-- Given entries follows --

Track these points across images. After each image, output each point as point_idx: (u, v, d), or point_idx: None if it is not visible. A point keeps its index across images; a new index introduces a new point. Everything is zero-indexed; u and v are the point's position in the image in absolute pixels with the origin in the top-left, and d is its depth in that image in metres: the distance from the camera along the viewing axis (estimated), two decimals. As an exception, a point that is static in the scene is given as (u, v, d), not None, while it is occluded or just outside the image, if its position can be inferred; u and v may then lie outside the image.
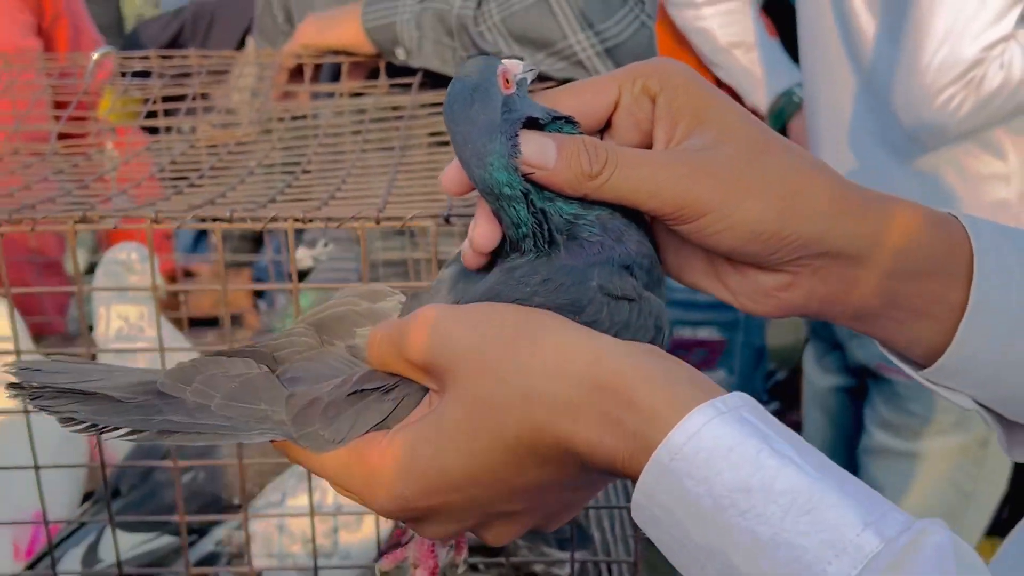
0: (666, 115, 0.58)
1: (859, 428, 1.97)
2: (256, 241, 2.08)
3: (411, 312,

-- Given entries concluded --
-- Given entries follows --

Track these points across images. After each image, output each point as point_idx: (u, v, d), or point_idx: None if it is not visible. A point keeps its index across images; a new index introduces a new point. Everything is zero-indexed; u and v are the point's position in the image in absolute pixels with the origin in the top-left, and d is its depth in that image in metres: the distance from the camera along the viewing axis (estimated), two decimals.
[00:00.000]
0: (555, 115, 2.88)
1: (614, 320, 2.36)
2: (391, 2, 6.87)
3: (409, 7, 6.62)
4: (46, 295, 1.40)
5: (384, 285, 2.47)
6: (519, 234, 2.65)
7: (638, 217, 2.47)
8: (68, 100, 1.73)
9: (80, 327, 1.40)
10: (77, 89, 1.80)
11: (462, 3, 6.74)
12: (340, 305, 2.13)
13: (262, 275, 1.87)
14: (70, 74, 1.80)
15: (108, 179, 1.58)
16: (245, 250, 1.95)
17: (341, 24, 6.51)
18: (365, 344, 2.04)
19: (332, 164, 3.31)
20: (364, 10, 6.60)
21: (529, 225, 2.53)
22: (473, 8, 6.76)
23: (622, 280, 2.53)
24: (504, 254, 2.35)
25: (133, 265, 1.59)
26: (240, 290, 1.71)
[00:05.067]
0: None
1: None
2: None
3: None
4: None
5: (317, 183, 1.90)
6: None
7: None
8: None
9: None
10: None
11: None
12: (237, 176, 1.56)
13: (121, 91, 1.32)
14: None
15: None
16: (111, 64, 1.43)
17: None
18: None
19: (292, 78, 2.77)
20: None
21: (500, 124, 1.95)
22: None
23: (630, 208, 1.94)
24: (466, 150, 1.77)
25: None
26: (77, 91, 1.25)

-- Given entries concluded --
-- Given entries follows --

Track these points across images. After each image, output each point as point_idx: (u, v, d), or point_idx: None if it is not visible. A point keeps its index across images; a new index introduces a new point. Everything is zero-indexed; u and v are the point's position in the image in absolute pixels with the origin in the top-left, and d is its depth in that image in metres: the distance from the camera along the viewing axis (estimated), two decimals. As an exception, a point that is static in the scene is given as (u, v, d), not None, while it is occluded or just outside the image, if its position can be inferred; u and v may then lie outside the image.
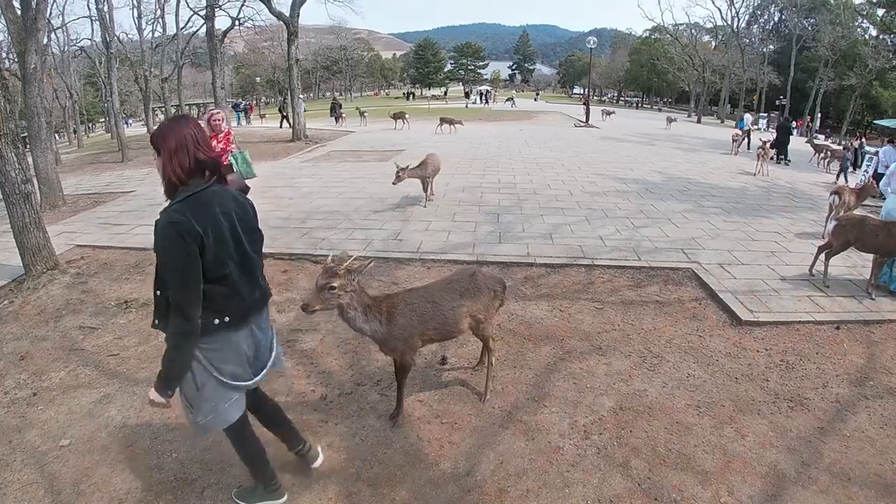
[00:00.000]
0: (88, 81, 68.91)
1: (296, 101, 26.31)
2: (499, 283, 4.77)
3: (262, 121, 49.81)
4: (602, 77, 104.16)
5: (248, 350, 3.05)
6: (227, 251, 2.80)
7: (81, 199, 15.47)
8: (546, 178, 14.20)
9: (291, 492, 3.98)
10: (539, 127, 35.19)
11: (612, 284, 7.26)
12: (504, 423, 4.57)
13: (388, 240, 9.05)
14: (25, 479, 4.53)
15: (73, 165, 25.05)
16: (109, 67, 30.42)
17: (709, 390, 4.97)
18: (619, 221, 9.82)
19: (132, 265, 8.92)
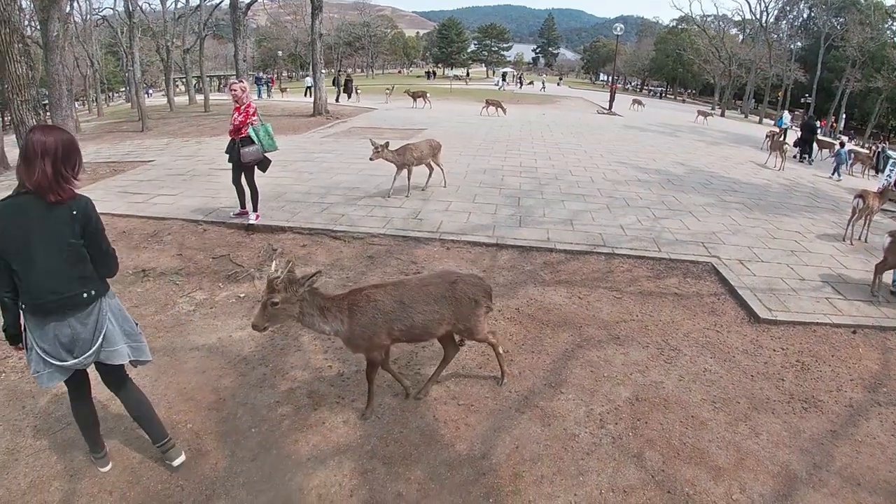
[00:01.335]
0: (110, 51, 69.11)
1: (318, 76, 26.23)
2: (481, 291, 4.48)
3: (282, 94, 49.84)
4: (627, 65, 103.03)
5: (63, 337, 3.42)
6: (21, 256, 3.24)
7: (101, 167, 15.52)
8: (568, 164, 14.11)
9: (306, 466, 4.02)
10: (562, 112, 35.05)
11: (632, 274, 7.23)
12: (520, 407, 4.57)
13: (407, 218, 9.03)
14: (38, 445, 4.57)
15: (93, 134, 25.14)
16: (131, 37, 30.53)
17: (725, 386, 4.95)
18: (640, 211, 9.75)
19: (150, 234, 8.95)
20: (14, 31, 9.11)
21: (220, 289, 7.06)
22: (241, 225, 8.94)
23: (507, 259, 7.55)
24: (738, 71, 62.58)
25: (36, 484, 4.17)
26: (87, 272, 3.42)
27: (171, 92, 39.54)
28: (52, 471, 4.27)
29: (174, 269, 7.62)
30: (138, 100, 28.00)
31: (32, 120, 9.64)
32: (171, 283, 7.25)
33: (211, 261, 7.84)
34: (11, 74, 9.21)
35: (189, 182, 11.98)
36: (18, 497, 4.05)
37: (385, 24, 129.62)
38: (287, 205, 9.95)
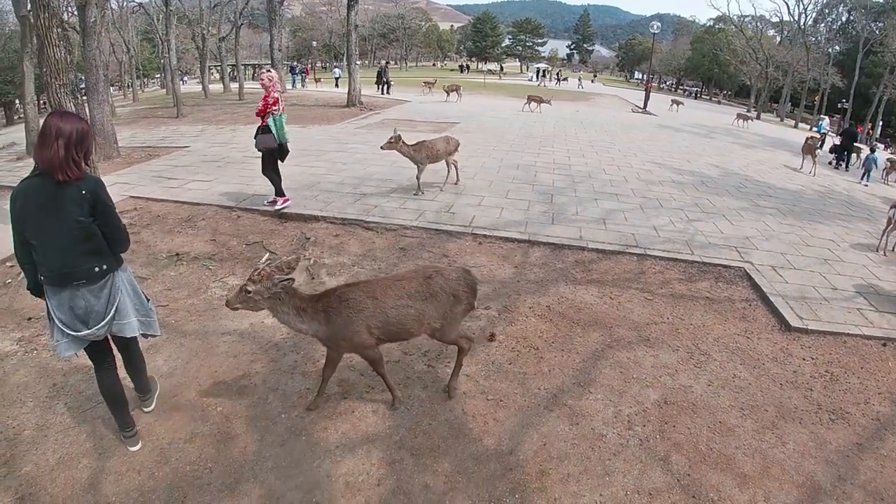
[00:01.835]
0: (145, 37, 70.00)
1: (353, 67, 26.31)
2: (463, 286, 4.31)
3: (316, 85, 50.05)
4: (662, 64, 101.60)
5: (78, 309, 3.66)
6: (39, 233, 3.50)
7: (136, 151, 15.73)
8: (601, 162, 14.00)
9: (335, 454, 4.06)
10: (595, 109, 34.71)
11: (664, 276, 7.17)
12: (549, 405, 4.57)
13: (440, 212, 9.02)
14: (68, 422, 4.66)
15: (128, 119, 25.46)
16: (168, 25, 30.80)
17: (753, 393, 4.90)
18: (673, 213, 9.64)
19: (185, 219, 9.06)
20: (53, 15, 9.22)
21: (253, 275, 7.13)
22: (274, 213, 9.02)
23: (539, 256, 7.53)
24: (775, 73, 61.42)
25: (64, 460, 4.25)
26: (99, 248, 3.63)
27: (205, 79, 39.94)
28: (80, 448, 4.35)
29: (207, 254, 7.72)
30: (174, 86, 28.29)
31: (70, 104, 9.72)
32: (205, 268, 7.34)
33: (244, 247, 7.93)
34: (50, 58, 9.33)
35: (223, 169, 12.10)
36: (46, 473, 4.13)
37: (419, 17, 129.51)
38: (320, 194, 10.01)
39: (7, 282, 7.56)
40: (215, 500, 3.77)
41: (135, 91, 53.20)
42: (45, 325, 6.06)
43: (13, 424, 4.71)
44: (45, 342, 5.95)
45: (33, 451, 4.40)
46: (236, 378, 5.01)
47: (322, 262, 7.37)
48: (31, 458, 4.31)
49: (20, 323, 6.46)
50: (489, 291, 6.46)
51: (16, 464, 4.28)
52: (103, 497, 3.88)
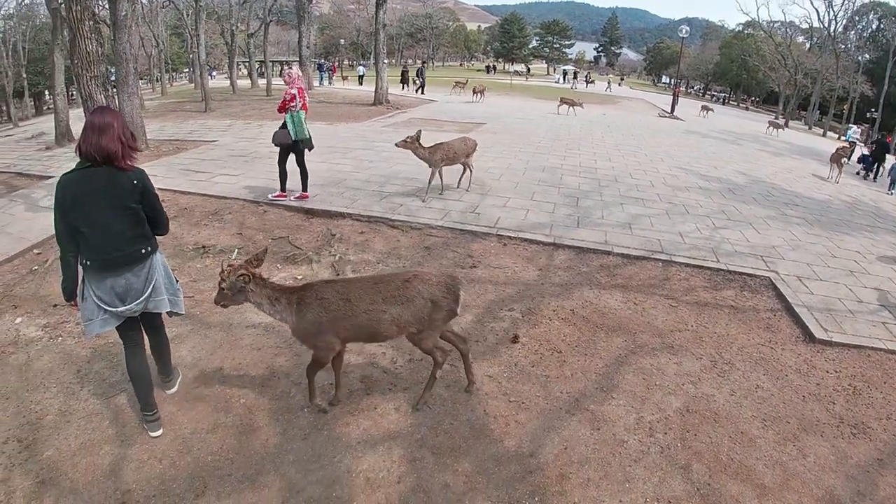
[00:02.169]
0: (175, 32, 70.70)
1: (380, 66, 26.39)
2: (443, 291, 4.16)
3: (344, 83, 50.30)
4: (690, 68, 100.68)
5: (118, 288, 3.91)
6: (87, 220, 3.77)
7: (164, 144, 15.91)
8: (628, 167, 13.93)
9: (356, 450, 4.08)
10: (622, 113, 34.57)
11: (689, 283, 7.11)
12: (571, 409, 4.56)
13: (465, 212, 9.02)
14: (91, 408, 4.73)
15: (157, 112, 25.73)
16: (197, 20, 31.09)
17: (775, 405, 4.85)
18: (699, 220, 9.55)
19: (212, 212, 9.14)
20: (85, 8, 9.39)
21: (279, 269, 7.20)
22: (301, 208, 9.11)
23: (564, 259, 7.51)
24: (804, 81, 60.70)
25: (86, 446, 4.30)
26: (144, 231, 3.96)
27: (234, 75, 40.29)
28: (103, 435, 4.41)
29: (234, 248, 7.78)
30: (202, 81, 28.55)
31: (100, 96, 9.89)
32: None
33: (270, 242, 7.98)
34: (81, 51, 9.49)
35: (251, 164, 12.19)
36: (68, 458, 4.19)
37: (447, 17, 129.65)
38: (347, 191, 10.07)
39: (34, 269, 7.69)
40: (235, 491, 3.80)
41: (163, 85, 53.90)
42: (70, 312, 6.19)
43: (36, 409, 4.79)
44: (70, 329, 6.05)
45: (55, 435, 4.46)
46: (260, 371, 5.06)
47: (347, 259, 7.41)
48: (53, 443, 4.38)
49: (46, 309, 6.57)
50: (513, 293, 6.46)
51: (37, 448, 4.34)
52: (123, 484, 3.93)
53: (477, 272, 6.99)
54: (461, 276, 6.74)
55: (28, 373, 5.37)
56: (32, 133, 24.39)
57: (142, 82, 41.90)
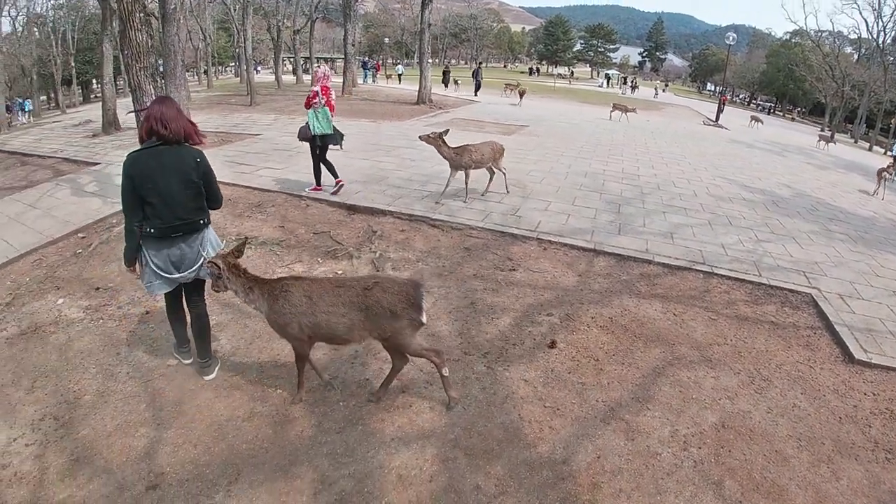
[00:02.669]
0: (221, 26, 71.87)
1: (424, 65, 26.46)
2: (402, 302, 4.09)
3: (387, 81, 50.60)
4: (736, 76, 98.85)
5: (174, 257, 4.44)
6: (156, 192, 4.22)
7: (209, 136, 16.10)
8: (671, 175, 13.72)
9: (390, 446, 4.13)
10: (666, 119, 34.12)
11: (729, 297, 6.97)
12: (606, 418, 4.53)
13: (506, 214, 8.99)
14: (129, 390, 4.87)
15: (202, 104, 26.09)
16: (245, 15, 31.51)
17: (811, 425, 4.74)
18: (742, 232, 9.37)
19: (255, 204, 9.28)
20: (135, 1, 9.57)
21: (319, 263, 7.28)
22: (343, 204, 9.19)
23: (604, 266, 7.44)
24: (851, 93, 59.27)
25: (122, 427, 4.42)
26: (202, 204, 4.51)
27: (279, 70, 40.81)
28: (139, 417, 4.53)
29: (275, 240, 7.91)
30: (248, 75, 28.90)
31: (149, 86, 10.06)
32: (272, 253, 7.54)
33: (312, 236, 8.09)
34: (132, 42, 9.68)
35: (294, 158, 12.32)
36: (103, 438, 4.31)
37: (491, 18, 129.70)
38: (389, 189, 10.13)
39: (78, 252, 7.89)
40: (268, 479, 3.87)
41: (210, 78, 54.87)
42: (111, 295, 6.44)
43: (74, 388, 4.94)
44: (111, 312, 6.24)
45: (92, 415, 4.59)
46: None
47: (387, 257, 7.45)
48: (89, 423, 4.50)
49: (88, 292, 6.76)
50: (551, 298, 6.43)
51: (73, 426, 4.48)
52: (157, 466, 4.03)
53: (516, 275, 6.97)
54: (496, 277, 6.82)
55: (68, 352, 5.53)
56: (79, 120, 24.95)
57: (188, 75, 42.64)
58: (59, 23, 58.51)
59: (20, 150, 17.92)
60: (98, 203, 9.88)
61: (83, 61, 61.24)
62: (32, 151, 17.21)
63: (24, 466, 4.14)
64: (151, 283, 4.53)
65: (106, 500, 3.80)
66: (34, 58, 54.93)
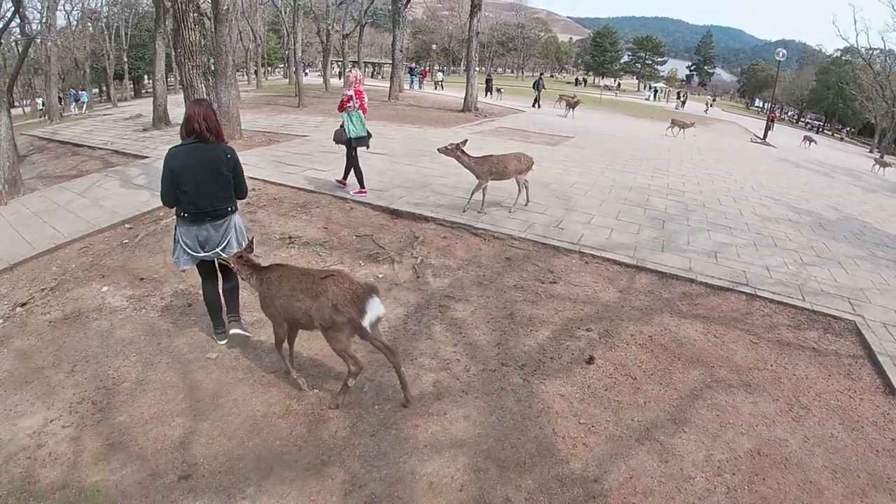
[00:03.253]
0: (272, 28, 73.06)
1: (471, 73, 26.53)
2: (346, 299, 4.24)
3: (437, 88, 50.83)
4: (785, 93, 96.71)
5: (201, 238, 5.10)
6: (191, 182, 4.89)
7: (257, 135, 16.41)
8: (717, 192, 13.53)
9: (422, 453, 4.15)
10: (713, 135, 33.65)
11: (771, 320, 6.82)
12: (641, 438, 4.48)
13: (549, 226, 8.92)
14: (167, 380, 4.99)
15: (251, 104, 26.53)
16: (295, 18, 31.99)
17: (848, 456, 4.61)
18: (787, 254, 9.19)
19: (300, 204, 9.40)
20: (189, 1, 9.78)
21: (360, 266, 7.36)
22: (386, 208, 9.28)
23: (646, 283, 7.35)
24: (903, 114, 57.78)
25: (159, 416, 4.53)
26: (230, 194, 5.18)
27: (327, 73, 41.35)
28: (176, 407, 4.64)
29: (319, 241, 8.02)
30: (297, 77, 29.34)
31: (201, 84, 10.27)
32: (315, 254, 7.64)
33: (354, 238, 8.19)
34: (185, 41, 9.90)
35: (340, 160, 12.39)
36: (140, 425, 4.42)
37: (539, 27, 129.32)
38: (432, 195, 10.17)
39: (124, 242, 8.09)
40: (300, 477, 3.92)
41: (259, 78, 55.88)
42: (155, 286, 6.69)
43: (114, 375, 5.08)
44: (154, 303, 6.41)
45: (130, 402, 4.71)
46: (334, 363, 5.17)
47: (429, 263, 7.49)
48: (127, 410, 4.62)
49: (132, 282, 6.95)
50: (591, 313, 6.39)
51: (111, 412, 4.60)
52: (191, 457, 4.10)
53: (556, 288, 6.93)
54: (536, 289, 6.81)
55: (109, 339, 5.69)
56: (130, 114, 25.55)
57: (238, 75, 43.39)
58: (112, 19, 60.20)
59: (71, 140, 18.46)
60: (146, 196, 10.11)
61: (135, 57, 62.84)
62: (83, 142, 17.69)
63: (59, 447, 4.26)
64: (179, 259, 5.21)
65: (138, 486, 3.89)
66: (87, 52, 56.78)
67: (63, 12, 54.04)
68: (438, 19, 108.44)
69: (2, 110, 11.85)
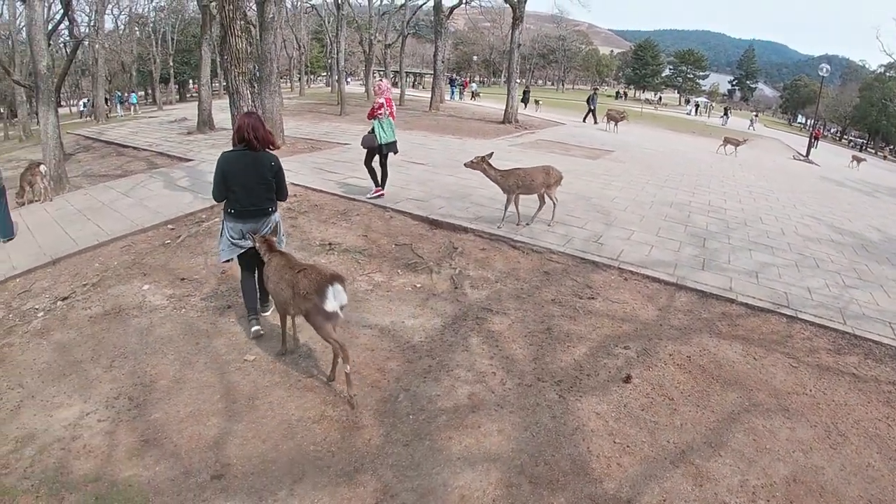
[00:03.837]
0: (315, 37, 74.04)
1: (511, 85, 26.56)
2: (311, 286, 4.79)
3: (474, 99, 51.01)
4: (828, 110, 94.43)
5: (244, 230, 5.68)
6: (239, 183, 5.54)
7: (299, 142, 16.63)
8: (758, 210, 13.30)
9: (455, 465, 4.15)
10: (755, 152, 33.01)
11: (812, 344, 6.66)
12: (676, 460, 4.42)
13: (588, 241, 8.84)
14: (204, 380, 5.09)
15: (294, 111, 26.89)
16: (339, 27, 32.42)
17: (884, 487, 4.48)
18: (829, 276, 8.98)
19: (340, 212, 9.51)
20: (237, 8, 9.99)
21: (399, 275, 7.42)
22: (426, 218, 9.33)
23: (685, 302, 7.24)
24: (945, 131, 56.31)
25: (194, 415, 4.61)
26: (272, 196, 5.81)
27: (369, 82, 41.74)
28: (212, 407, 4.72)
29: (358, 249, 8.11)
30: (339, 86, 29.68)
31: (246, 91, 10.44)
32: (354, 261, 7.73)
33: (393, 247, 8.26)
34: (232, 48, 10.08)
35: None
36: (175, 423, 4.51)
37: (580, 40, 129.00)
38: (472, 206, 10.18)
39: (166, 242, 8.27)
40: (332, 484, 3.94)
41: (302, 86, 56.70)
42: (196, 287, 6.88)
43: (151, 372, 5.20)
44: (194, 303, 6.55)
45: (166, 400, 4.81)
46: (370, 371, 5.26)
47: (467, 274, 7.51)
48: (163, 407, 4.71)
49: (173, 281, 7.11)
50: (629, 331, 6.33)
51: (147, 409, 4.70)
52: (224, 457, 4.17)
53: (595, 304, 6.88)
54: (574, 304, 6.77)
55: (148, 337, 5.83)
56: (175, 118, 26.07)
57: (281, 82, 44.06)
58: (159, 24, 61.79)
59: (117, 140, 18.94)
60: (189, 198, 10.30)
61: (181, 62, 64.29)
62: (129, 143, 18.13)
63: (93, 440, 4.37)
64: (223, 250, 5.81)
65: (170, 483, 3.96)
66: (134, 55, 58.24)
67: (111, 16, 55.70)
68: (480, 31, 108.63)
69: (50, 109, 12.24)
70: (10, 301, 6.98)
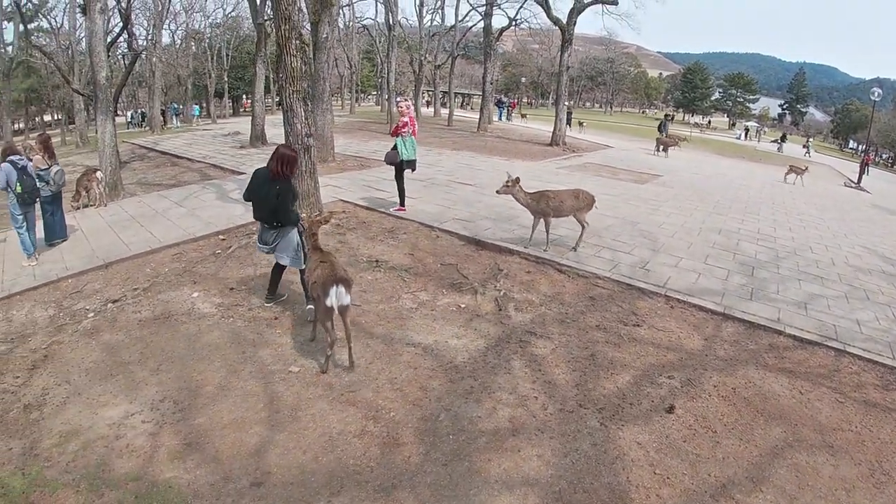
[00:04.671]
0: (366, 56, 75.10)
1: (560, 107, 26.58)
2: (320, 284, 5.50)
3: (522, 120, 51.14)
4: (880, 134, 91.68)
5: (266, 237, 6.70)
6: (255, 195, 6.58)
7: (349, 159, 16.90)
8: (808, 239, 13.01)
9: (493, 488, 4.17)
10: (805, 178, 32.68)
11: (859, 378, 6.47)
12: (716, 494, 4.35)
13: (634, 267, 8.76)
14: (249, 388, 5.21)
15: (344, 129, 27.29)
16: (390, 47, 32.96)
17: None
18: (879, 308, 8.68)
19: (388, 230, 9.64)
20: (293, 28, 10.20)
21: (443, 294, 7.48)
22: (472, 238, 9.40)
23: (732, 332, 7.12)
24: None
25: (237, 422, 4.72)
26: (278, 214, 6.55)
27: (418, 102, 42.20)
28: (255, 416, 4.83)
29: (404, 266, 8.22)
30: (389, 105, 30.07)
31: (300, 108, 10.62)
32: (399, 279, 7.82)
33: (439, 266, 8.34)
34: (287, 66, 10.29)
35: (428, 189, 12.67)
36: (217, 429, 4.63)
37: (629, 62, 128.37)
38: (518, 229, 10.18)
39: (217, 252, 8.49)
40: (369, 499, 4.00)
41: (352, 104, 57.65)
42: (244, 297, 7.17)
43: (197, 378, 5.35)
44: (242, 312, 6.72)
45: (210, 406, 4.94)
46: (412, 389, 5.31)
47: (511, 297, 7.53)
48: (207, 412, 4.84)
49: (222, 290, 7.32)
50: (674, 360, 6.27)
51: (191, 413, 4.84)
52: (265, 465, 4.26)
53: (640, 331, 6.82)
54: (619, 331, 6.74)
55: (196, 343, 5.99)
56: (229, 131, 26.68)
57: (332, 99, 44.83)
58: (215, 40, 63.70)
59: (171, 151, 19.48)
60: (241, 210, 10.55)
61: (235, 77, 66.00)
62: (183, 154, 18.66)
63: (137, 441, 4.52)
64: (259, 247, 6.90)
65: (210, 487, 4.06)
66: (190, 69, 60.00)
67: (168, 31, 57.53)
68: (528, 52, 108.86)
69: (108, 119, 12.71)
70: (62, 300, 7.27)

-- Given entries concluded --

What you have to do.
Above are the records. Copy word for word only their lines from the one holding "57: (188, 75, 42.64)" through the one holding "69: (2, 110, 11.85)", both included, and skip the images.

Problem solution.
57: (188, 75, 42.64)
58: (59, 23, 58.51)
59: (20, 150, 17.92)
60: (98, 203, 9.88)
61: (83, 61, 61.24)
62: (32, 151, 17.21)
63: (24, 466, 4.14)
64: (151, 283, 4.53)
65: (106, 500, 3.80)
66: (34, 58, 54.93)
[00:03.253]
0: (272, 28, 73.06)
1: (471, 73, 26.53)
2: (346, 299, 4.24)
3: (437, 88, 50.83)
4: (785, 93, 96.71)
5: (201, 238, 5.10)
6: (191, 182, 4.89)
7: (257, 135, 16.41)
8: (717, 192, 13.53)
9: (422, 453, 4.15)
10: (713, 135, 33.65)
11: (771, 320, 6.82)
12: (641, 438, 4.48)
13: (549, 226, 8.92)
14: (167, 380, 4.99)
15: (251, 104, 26.53)
16: (295, 18, 31.99)
17: (848, 456, 4.61)
18: (787, 254, 9.19)
19: (300, 204, 9.40)
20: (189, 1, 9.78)
21: (360, 266, 7.36)
22: (386, 208, 9.28)
23: (646, 283, 7.35)
24: (903, 114, 57.78)
25: (159, 416, 4.53)
26: (230, 194, 5.18)
27: (327, 73, 41.35)
28: (176, 407, 4.64)
29: (319, 241, 8.02)
30: (297, 77, 29.34)
31: (201, 84, 10.27)
32: (315, 254, 7.64)
33: (354, 238, 8.19)
34: (185, 41, 9.90)
35: (340, 160, 12.39)
36: (140, 425, 4.42)
37: (539, 27, 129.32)
38: (432, 195, 10.17)
39: (124, 242, 8.09)
40: (300, 477, 3.92)
41: (259, 78, 55.88)
42: (155, 286, 6.69)
43: (114, 375, 5.08)
44: (154, 303, 6.41)
45: (130, 402, 4.71)
46: (334, 363, 5.17)
47: (429, 263, 7.49)
48: (127, 410, 4.62)
49: (132, 282, 6.95)
50: (591, 313, 6.39)
51: (111, 412, 4.60)
52: (191, 457, 4.10)
53: (556, 288, 6.93)
54: (536, 289, 6.81)
55: (109, 339, 5.69)
56: (130, 114, 25.55)
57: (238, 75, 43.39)
58: (112, 19, 60.20)
59: (71, 140, 18.46)
60: (146, 196, 10.11)
61: (135, 57, 62.84)
62: (83, 142, 17.69)
63: (59, 447, 4.26)
64: (179, 259, 5.21)
65: (138, 486, 3.89)
66: (87, 52, 56.78)
67: (63, 12, 54.04)
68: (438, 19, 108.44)
69: (2, 110, 11.85)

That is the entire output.